Apenas se dirigían la palabra. Ella no le habló de su marido muerto en 1930, de los hijos desaparecidos sin dejar rastro, de la hija que se había marchado a Priluki y había olvidado a su madre. No le preguntó por qué le habían hecho prisionero o si había nacido en el campo o en la dudad.

Semiónov tenía miedo de salir a la calle, se pasaba largo rato mirando por la ventana antes de salir al patio y siempre se afanaba en volver enseguida a la jata. Se asustaba por un simple portazo o si se caía una taza al suelo. Creía que lo bueno se acabaría y la fuerza de la vieja Jristia Chuniak se desvanecería.

Cuando venía alguna vecina a la jata de tía Jristia, Semiónov subía a la estufa, se acostaba y se esforzaba por no respirar demasiado fuerte ni estornudar. Pero los vecinos rara vez aparecían por la cabaña.

Los alemanes no vivían en el pueblo, estaban acantonados en una población cercana a la estación.

Semiónov no tenia remordimientos por vivir a resguardo, bien calentito y en paz, mientras la guerra causaba estragos a su alrededor; su único temor era ser arrastrado nuevamente al mundo del Lager y del hambre.

Por la mañana, al despertarse, no se atrevía a abrir los ojos: temía que la magia se hubiera desvanecido durante la noche y volver a ver ante él la alambrada del campo, los guardias, oír de nuevo el ruido metálico de las escudillas vacías. Permanecía un rato con los ojos cerrados y aguzaba el oído tratando de averiguar si Jristia todavía, estaba allí.

Pensaba poco en el pasado reciente; no recordaba al comisario Krímov, ni Stalingrado, el campo alemán, el convoy. Pero todas las noches lloraba y gritaba en sueños. Una noche bajó de la estufa, gateó por el suelo, se acurrucó debajo de un banco y allí durmió hasta la mañana. Al despertarse no pudo recordar qué había soñado.

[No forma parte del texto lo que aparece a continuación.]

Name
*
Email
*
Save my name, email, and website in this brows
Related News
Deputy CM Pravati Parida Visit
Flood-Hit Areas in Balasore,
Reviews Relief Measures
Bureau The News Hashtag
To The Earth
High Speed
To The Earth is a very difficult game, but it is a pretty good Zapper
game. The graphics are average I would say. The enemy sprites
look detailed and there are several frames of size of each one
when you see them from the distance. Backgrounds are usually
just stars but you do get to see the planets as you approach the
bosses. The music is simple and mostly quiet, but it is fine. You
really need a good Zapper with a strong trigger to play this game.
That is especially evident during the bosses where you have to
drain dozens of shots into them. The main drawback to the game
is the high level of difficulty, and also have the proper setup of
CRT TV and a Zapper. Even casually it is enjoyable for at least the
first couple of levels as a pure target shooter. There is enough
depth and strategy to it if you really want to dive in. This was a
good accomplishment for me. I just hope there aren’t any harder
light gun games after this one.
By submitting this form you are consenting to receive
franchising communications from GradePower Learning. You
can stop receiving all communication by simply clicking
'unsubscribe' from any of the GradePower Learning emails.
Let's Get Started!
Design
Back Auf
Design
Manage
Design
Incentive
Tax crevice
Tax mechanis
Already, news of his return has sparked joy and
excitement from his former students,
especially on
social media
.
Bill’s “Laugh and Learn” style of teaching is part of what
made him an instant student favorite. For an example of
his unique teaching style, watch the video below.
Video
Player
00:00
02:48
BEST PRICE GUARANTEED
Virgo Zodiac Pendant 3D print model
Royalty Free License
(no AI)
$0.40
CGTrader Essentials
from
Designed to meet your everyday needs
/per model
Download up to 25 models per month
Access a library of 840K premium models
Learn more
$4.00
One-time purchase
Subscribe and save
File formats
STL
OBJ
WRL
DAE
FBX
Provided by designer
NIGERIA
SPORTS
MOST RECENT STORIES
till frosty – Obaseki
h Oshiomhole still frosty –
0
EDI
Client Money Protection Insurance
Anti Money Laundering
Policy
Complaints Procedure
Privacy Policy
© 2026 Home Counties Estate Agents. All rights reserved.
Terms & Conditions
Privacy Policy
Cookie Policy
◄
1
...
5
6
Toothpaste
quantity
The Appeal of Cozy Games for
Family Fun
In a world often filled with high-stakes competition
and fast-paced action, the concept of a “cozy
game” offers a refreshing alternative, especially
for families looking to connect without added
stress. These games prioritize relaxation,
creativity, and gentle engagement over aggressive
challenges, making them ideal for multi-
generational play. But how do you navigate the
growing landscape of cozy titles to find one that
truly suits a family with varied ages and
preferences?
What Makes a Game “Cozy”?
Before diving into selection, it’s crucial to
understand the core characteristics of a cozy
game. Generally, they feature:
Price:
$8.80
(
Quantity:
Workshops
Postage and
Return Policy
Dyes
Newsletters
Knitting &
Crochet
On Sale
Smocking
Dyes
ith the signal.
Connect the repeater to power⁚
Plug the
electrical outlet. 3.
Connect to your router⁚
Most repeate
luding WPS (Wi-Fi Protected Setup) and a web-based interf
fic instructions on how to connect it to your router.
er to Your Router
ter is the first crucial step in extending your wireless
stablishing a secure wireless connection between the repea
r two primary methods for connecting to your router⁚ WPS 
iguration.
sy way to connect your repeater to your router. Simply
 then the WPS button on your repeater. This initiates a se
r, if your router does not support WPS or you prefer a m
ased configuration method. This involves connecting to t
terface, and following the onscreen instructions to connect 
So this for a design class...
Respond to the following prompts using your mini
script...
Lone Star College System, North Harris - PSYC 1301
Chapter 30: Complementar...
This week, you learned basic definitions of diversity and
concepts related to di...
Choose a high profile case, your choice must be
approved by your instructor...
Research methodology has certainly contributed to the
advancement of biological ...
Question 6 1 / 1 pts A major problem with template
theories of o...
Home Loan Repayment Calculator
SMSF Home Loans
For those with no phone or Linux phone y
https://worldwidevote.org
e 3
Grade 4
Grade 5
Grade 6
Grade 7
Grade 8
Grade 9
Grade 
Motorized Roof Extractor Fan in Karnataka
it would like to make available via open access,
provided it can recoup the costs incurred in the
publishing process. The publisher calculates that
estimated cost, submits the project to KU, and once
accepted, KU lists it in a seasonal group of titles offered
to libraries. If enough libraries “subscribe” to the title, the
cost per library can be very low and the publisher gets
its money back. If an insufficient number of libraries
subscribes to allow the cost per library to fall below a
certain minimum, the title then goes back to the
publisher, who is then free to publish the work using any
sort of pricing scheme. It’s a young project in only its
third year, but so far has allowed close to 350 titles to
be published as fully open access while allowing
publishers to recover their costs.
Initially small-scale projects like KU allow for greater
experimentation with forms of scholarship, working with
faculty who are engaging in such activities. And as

Más de una vez había visto pasar por la calle del pueblo camiones cargados de patatas y sacos de grano, y un día vio un automóvil Opel Kapitan. El motor tiraba bien y las ruedas no patinaban sobre el barro.

Se le encogía el corazón cuando imaginaba voces guturales gritando en el zaguán, y después la patrulla alemana que irrumpía en la jata.

Semiónov preguntó a tía Jristia sobre los alemanes.

– Algunos no son malos -respondió ella-. Cuando el frente pasó por aquí, se quedaron en mi casa dos alemanes: uno era estudiante; el otro, pintor. Jugaban con los niños. Después llegó un conductor, que tenía un gato. Cuando volvía, el gato iba a su encuentro. Debía de haberle acompañado durante todo el viaje desde la frontera. Cuando se sentaba a la mesa, lo cogía en brazos. Fue muy bueno conmigo. Me traía leña y una vez también harina. Pero hay alemanes que matan a los niños; aquí mataron a un anciano. No nos consideran seres humanos. Hacen sus necesidades dentro de la jata, se pasean desnudos delante de las mujeres… Y algunos de los nuestros, los politsai, también hacen de las suyas.

– No hay salvajes como los alemanes entre los nuestros -afirmó Semiónov, y preguntó-: Tía Jristia, ¿no le da miedo tenerme aquí?

Ella negó con la cabeza y le dijo que en el pueblo había muchos prisioneros liberados. La mayoría, por supuesto, eran ucranianos, gente del pueblo que había vuelto con los suyos. En cualquier caso, ella siempre podía decir que Semiónov era su sobrino, el hijo de la hermana emigrada a Rusia con su marido.